Servais: Ce n'est pas un hasard. J'ai contracté un virus précoce, grâce à mon père qui était cinéaste amateur et projetait à la maison des Félix le Chat en 9,5mm. A l'insu de mon père, je déroulais les bobines de film et parcourais les photogrammes pour comprendre le mystère de l'animation. C'est ce miracle de l'inanimé qui devient mouvement, cette magie du cinématographe, qui m'ont décidé ... à l'âge de cinq ans, de choisir ce métier de cinéaste d'animation.

Moins: La liste de vos films révèle un grand éclectisme dans le choix des techniques?

Servais: J'ai surtout pratiqué le dessin animé mais j'ai toujours changé de style graphique afin de pratiquer de nouvelles expériences. A partir de Harpya, j'ai introduit le personnage réel en l'intégrant dans un décor peint, en le manipulant comme s'il s'agissait de dessins. Cette incrustation de personnages réels s'est faite avec des techniques différentes. Pour Harpya j'avais mis au point un système optique inspiré du "front projection." Pour Taxandria j'ai mis au point un système qui s'appelait la "Servaisgraphie". Pour diverses raisons, il n'a été retenu que pour la confection des décors. L'incrustation s'est faite par ordinateur. Sauf erreur, Taxandria était, jusqu'à Toy Story, le long métrage incluant le plus d'images numériques.

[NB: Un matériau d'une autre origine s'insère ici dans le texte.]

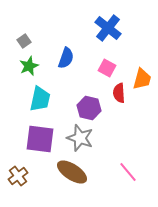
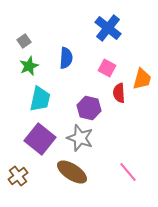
blue semicircle: rotated 15 degrees counterclockwise
purple square: rotated 32 degrees clockwise
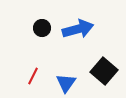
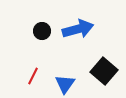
black circle: moved 3 px down
blue triangle: moved 1 px left, 1 px down
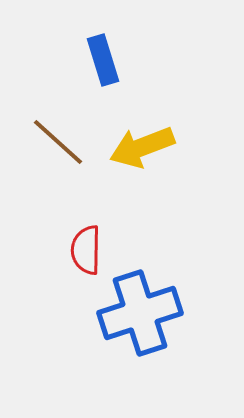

Moins: Parlez-nous des thèmes que vous traitez?

Servais: Les sujets que je traite sont variés, mais leur préoccupation commune c'est l'être humain, ses aspirations de liberté, de paix, de justice. J'ai toujours voulu souligner les dangers qui menacent la race humaine. Malgré les multiples remaniements du scénario de Taxandria, le message de mon film a été préservé: une mise en garde contre l'intolérance et l'idéologie autoritariste.